**ASSIGNED TASK A**
Answer these about the DECSCHEDULER forum thread:
(i) For how long has the poster been running the command with no issues?
(ii) Which user does the /USER qualifier specify?
(iii) What title appears under the poster's name?
**ASSIGNED TASK B**
Reproduce verbatim the part of the DECSCHEDULER forum thread from "Re: DECSCHEDULER" up to and including "ugly error message.".

**SOURCE PASSAGE**
------------------------------------------------------------------------

1839311 Members
2803 Online
110138 Solutions
New Discussion

Re: DECSCHEDULER

 
Kevin Raven (UK)
Frequent Advisor

DECSCHEDULER

Where does scheduler get it's history data from ?
We have been running the following command for the last 3 years with no issues ..but now it fails with an ugly error message.
Is this an indication that scheduler database file , is about to go pop ?

$ ! get history of all job which ran in the last 24 hours
$ ! -----------------------------------------------------
$ minus1day = F$CVTIME("-1-00:00:00","ABSOLUTE")
$ SCHED SHOW HIST/GROUP=*/RECORD-
/OUT=RDTS_LOG:SCHED_200907102240.LIS-
/COMPLETION=ALL/USER=AUTO_OP/START_TIME="9-JUL-2009 22:40:05.34"

------------------------------------------------------------------------

Excerpts from a dataset
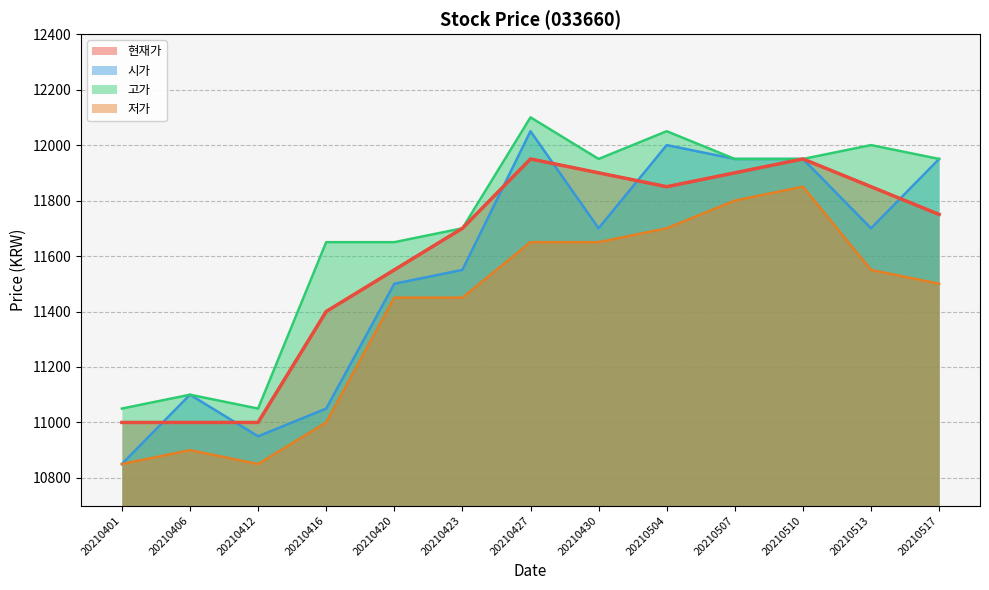

Which series has the largest range (max minus min)?

시가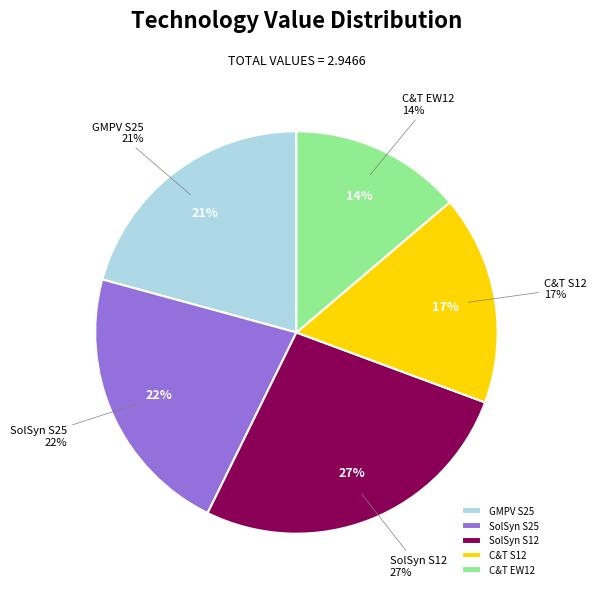

To the nearest percent, what is the combined percentage of SolSyn S12 and SolSyn S25?

49%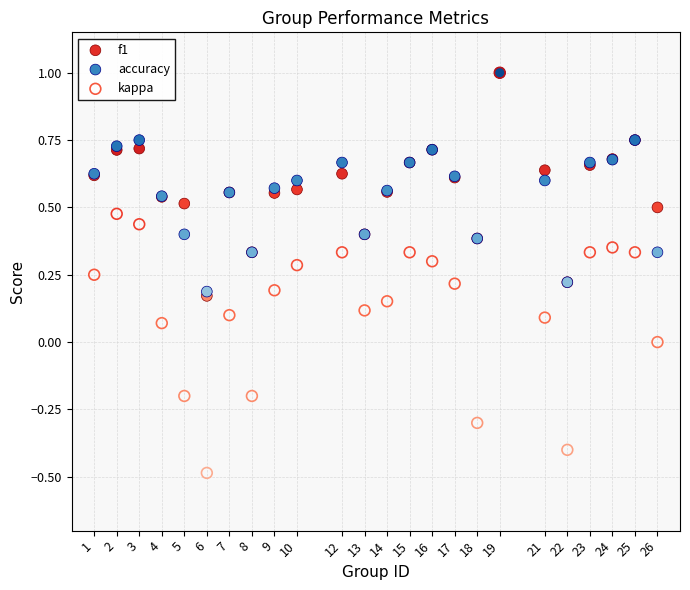

What are all the series names shown in the legend?

f1, accuracy, kappa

------------------------------------------------------------------------

**EXERCISE RESULT A**
(i) The last 3 years
(ii) AUTO_OP
(iii) Frequent Advisor

**EXERCISE RESULT B**
Re: DECSCHEDULER

 
Kevin Raven (UK)
Frequent Advisor

DECSCHEDULER

Where does scheduler get it's history data from ?
We have been running the following command for the last 3 years with no issues ..but now it fails with an ugly error message.